I've enjoyed his début, the massive and as I guessed vaguely (as all first novels seem to be) semi-autobiographical "Grits." This 2000 text delved into the human detritus left by hedonism in the backwash, geologically and morally, of the Thatcher era. The strip-mall, mercury-lit, beach resort grime sinks into this narrative, and the squalor of squatters on the dole contrasted with the ecstasy on E energizes and dissipates. It's probably one of the best recent attempts I've read (not that I've found many) to explore the highs and lows of the psychedelic experience, at least as I imagine in my innocence how such could be!

He followed with a novel that earned him a comparison that's dogged him, however well intended, with Scots contemporary Irvine Welsh, with "Sheepshagger" (2001). Without spoiling the plot, the inclusion of molestation, which to me seems too often an easy plot contrivance, only slightly lessens the power of this work, perhaps his most renowned. It's a savage and poetic tale, fitting the mountains where its battles unfold. Allegorical without losing touch with the everyday, it's a work I recommend. Griffiths began as a poet, and like Gerard Donovan, the Irish novelist from a similar start, his craft benefits from this apprenticeship.

"Kelly + Victor" (2002) shifts to a gentrifying Liverpool and the S&M relationship of a young pair of lovers who try to make a living amidst the yuppie boom, marginalized from the prosperity of the millennium's turn.

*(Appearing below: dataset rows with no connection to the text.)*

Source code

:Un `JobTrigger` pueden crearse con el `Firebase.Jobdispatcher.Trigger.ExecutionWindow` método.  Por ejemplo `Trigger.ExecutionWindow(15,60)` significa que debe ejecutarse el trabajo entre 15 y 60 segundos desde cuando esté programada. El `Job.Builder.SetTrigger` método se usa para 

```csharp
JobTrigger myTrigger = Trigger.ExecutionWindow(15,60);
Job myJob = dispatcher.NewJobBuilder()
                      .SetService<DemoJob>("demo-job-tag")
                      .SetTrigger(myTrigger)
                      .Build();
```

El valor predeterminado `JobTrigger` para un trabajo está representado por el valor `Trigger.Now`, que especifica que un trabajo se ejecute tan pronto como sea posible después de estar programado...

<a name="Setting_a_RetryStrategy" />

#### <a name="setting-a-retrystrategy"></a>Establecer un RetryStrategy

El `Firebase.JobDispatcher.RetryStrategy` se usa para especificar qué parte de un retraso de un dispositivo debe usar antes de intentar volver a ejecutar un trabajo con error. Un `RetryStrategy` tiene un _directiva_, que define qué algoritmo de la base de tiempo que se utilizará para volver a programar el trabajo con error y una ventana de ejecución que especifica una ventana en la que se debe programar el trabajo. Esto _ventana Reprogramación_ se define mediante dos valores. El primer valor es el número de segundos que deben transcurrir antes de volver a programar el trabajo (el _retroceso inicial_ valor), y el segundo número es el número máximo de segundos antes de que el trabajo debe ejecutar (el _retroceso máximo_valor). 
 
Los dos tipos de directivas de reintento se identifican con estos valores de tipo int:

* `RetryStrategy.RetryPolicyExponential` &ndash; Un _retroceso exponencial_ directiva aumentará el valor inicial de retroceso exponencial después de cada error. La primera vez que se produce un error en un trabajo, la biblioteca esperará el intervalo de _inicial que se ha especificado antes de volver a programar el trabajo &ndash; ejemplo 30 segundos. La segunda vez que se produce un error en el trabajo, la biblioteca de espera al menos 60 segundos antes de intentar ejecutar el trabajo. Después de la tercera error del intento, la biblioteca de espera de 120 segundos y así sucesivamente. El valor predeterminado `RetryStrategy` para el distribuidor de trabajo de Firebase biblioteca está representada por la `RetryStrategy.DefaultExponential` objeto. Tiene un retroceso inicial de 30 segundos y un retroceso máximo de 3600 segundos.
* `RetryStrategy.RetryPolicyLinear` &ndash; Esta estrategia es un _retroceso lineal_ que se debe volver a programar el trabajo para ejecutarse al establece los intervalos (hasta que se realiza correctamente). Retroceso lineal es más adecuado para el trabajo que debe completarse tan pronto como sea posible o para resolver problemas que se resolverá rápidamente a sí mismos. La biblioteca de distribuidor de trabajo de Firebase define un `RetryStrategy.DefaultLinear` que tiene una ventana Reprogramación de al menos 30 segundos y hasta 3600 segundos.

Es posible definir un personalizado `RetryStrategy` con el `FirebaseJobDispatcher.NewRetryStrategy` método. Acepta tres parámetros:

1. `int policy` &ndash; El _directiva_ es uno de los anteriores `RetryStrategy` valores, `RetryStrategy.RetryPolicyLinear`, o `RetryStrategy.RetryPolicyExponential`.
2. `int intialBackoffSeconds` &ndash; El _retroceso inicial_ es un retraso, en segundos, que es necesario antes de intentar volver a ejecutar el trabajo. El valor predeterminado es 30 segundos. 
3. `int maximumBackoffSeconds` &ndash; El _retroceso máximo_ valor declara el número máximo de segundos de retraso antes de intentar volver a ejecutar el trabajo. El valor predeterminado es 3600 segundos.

While intriguing, it's quite relentlessly clinical. Told in the first half from one side and then the other, the fictional diptych fits together as snugly as the couple, at least on a good night. Technically a bit more daring, it may satisfy those wanting more psychological tension; while I prefer his other works, "K + V" marks his mature determination to apply the panoramic eye to Liverpool as he already has for Wales.

His hometown's half-criminal element also features in the next pair of novels, "Stump" (2003) & "Wreckage" (2005), which make a wonderful tag-team, as they track a couple of clueless amateurs in the aftermath of a roadside heist that leads them into the chemical underground, so to say, of big-city cartels. The conclusion of "Stump" reminds me of a comedy about crooks that ends perfectly. The fact that it doesn't for those involved spawns the rare sequel that equals its predecessor. There's marvelously related fights, conversations that rival Beckett, and the balance between humor and pathos Griffiths handles with increasing ease.

In the interview, Griffiths tells about "Runt" (2006), not seen yet by me. His novels don't get widely published abroad, and invariably I hear about them long after they're out! It's told from a young girl's perspective in her words, so this marks a departure from the voice that often relies on a indirect free and omniscient p-o-v. Griffiths deserves acclaim, and I've championed all of his previous works on Amazon US. He's also prepared books on "Real Aberystwyth"--where he lives now-- and "Real Liverpool." Another book (I reckon a novel?), "Ten Pound Pom," from its title sounds promising, being slated for print this year.

He seems, so far from my five lengthy encounters, to be improving and streamlining his style. It's his intelligent, inquiring analysis that seeks to burrow into the mind and consciousness of those less intelligent, less inquiring who manage to blurt out their stories to you: a difficult feat to pull off convincingly. His enthusiasm for writing-- as you glimpse in this interview-- should inspire you to seek out his enlightening yet entertaining books.

Link: "Interview with Niall Griffiths". Photo: Instead of the one publicity shot that's ubiquitous and that I already used when reviewing "Wreckage" here earlier, I found this of a Finnish translation. Can't tell what, but 2008's mentioned in the blurb. It best captures his typical character's louche (second time that adjective came in handy this week) aplomb. P.S. Dydd Gŵyl Dewi Hapus! Happy St. David's Day.